== Segment start ==

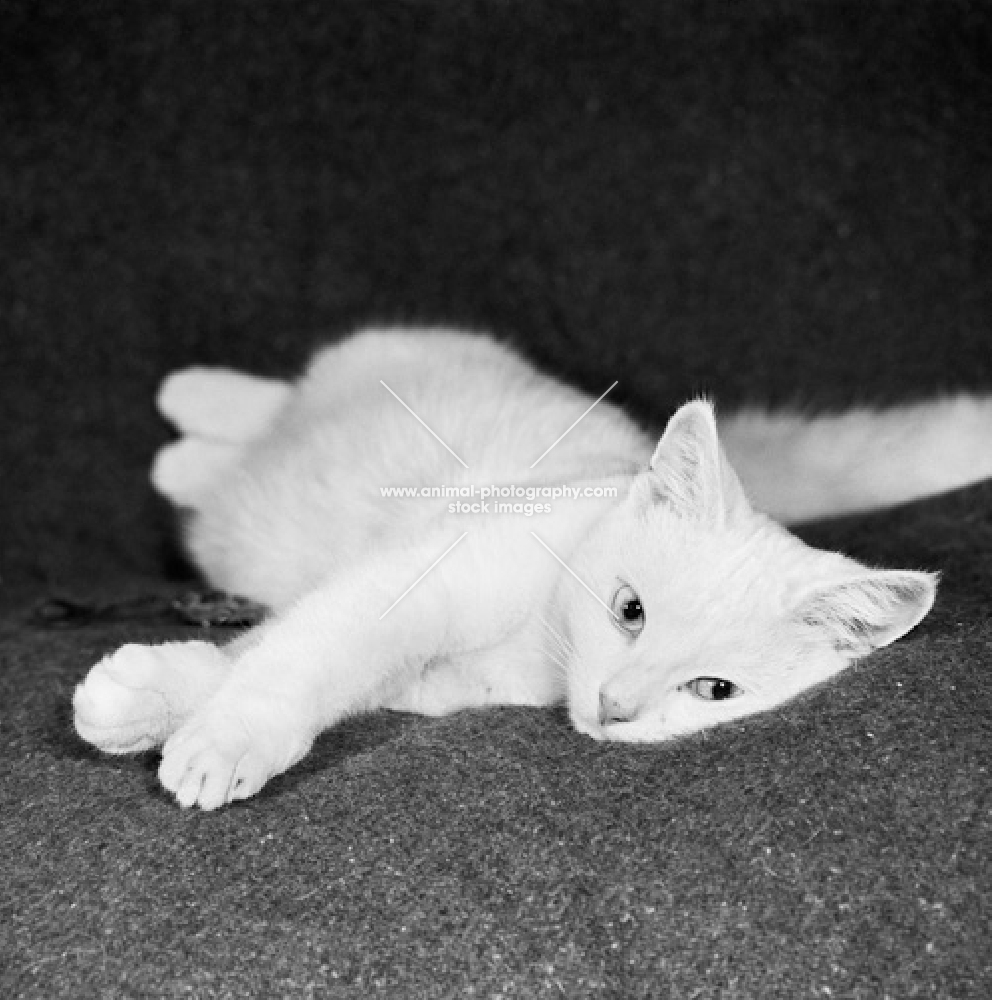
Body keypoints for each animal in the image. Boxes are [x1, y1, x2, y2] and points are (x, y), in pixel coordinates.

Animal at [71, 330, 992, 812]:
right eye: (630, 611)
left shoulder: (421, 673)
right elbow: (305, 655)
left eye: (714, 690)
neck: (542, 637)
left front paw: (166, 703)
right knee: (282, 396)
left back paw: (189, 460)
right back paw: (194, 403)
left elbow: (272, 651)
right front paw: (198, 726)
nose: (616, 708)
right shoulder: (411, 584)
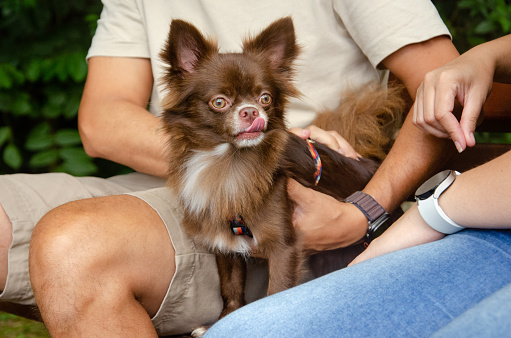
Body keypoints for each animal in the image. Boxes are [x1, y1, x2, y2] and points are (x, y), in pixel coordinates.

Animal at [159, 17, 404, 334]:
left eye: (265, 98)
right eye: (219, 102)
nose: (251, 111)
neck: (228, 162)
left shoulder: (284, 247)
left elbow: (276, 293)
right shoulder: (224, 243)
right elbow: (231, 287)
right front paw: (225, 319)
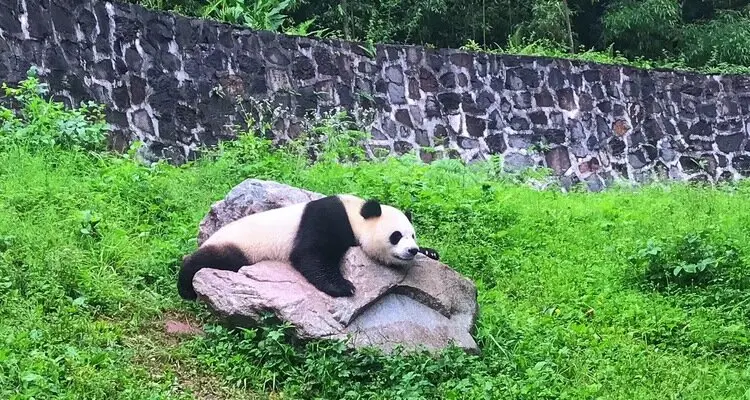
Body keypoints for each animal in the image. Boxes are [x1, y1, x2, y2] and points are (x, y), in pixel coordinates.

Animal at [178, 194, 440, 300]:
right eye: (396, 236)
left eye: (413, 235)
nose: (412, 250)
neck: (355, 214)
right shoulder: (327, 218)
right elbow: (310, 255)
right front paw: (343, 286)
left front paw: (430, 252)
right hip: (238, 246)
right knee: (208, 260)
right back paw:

== Segment end ==

▶ _PROBLEM DESCRIPTION_: The records above should be output exactly, but without any of their pictures.

▶ _RESULT_:
Body keypoints for each animal in the image. Boxes are [x1, y1, x2, y2] and points are (x, y), in pixel coordinates.

Animal at [71, 330, 992, 812]:
right eye: (630, 611)
left shoulder: (421, 673)
right elbow: (305, 655)
left eye: (714, 690)
neck: (542, 637)
left front paw: (166, 703)
right knee: (282, 396)
left back paw: (189, 460)
right back paw: (194, 403)
left elbow: (272, 651)
right front paw: (198, 726)
nose: (616, 708)
right shoulder: (411, 584)
Body keypoints for each animal in the image. Boxes are [x1, y1, x2, y2] and points are (x, y), in pixel coordinates.

Animal at [159, 17, 404, 334]:
left eye: (265, 98)
right eye: (219, 102)
nose: (251, 111)
neck: (228, 162)
left shoulder: (284, 247)
left elbow: (276, 293)
right shoulder: (224, 243)
right elbow: (231, 287)
right front paw: (225, 319)
Body keypoints for each animal in the image. Boxes are [x1, y1, x2, y2] and points are (x, y), in pixel coordinates.

Animal at [178, 194, 440, 300]:
right eye: (396, 236)
left eye: (413, 235)
nose: (412, 250)
neck: (355, 214)
right shoulder: (327, 218)
right elbow: (310, 255)
right front paw: (343, 286)
left front paw: (430, 252)
right hip: (238, 246)
right knee: (208, 260)
right back paw:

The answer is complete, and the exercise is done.